Imbalanced Classes: The dataset had an imbalance between legitimate and Sybil wallets. To mitigate this, class weights were adjusted during model training, and sampling techniques (e.g., oversampling) were considered to balance the dataset.

Feature Selection: Identifying which features were most influential in predicting Sybil scores was an iterative process. Extensive feature engineering was necessary to capture meaningful patterns in wallet behavior.

Next Steps:
To further improve the model, the following steps could be explored:

Model Comparison: While LightGBM performed well, other models like XGBoost, CatBoost, or even deep learning models could be tested for comparison to see if they can yield better performance.
Hyperparameter Optimization: More exhaustive hyperparameter tuning, possibly using Bayesian optimization or randomized search, could be employed to fine-tune the model further.

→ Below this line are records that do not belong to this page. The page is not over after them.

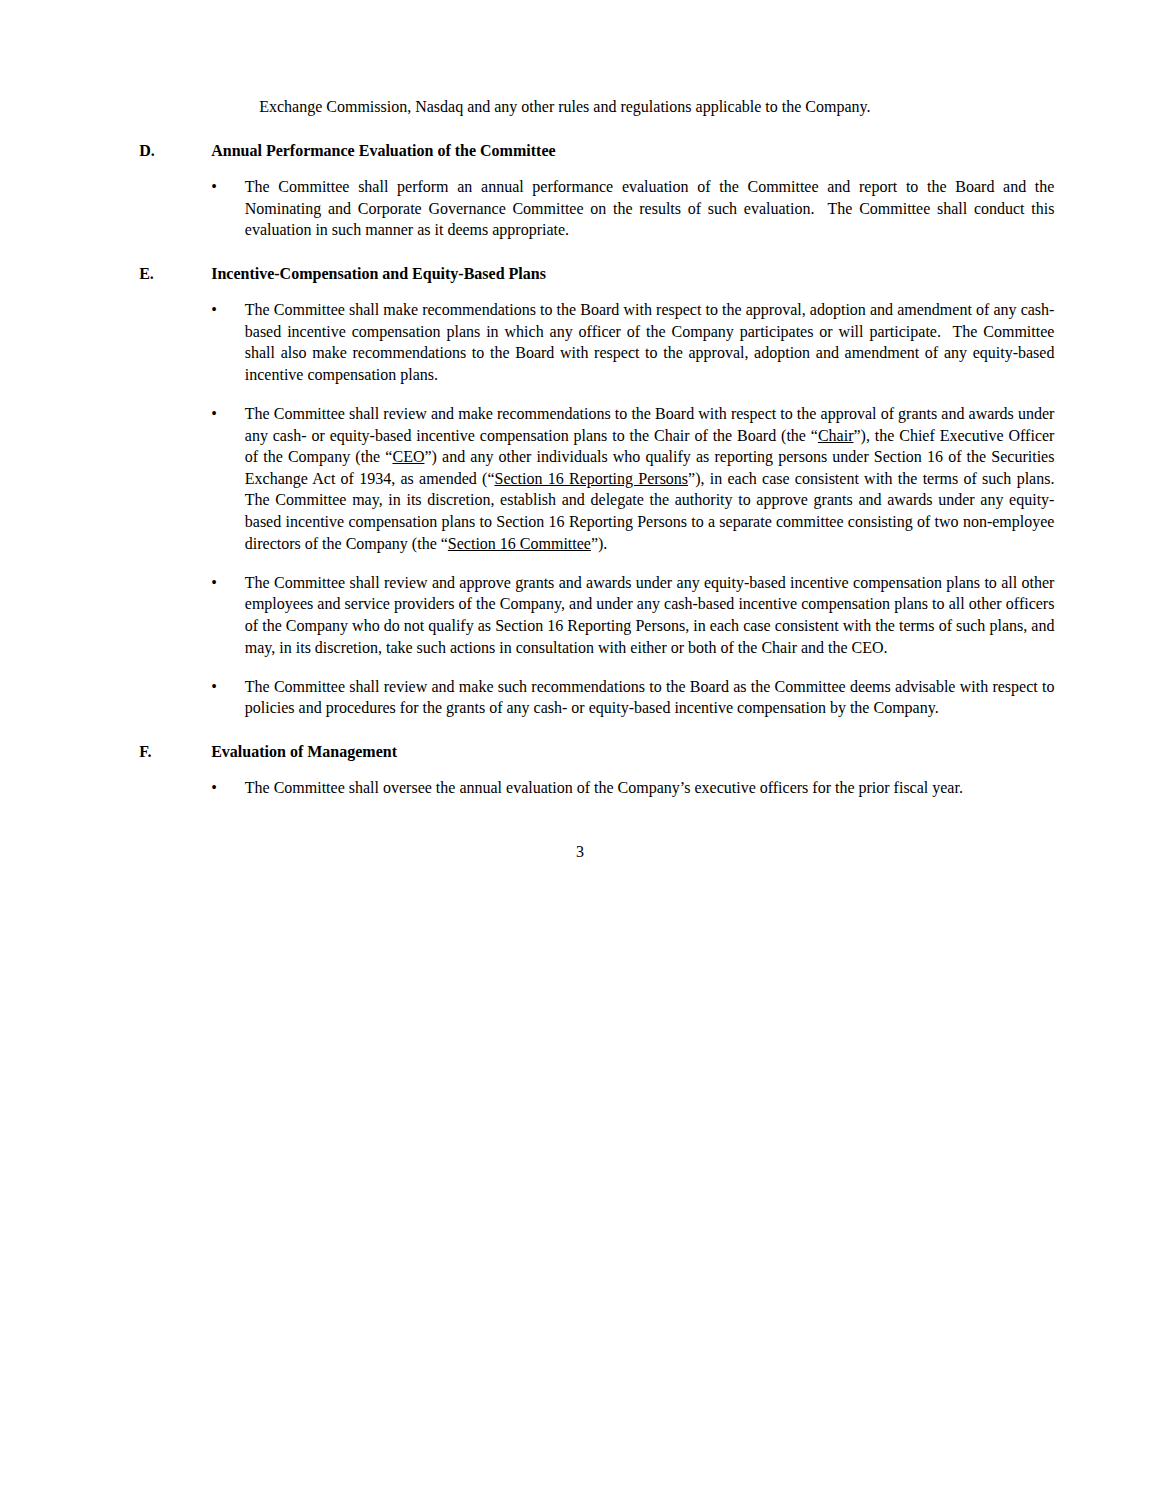Exchange Commission, Nasdaq and any other rules and regulations applicable to the Company.
D. Annual Performance Evaluation of the Committee
• The Committee shall perform an annual performance evaluation of the Committee and report to the Board and the Nominating and Corporate Governance Committee on the results of such evaluation. The Committee shall conduct this evaluation in such manner as it deems appropriate.
E. Incentive-Compensation and Equity-Based Plans
• The Committee shall make recommendations to the Board with respect to the approval, adoption and amendment of any cash-based incentive compensation plans in which any officer of the Company participates or will participate. The Committee shall also make recommendations to the Board with respect to the approval, adoption and amendment of any equity-based incentive compensation plans.
• The Committee shall review and make recommendations to the Board with respect to the approval of grants and awards under any cash- or equity-based incentive compensation plans to the Chair of the Board (the “Chair”), the Chief Executive Officer of the Company (the “CEO”) and any other individuals who qualify as reporting persons under Section 16 of the Securities Exchange Act of 1934, as amended (“Section 16 Reporting Persons”), in each case consistent with the terms of such plans. The Committee may, in its discretion, establish and delegate the authority to approve grants and awards under any equity-based incentive compensation plans to Section 16 Reporting Persons to a separate committee consisting of two non-employee directors of the Company (the “Section 16 Committee”).
• The Committee shall review and approve grants and awards under any equity-based incentive compensation plans to all other employees and service providers of the Company, and under any cash-based incentive compensation plans to all other officers of the Company who do not qualify as Section 16 Reporting Persons, in each case consistent with the terms of such plans, and may, in its discretion, take such actions in consultation with either or both of the Chair and the CEO.
• The Committee shall review and make such recommendations to the Board as the Committee deems advisable with respect to policies and procedures for the grants of any cash- or equity-based incentive compensation by the Company.
F. Evaluation of Management
• The Committee shall oversee the annual evaluation of the Company’s executive officers for the prior fiscal year.
3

Ensemble Methods: Combining multiple models through an ensemble approach (e.g., stacking or bagging) may improve prediction stability and generalization.

Conclusion:
The model developed demonstrates strong performance in predicting Sybil scores for wallets, with an AUC of 0.9364 and a binary log-loss of 0.0614. The use of LightGBM was effective, and future improvements could involve exploring different model architectures, fine-tuning hyperparameters, or using ensemble methods for even better performance. This model has the potential to be deployed in systems where detecting fraudulent or Sybil wallets is critical.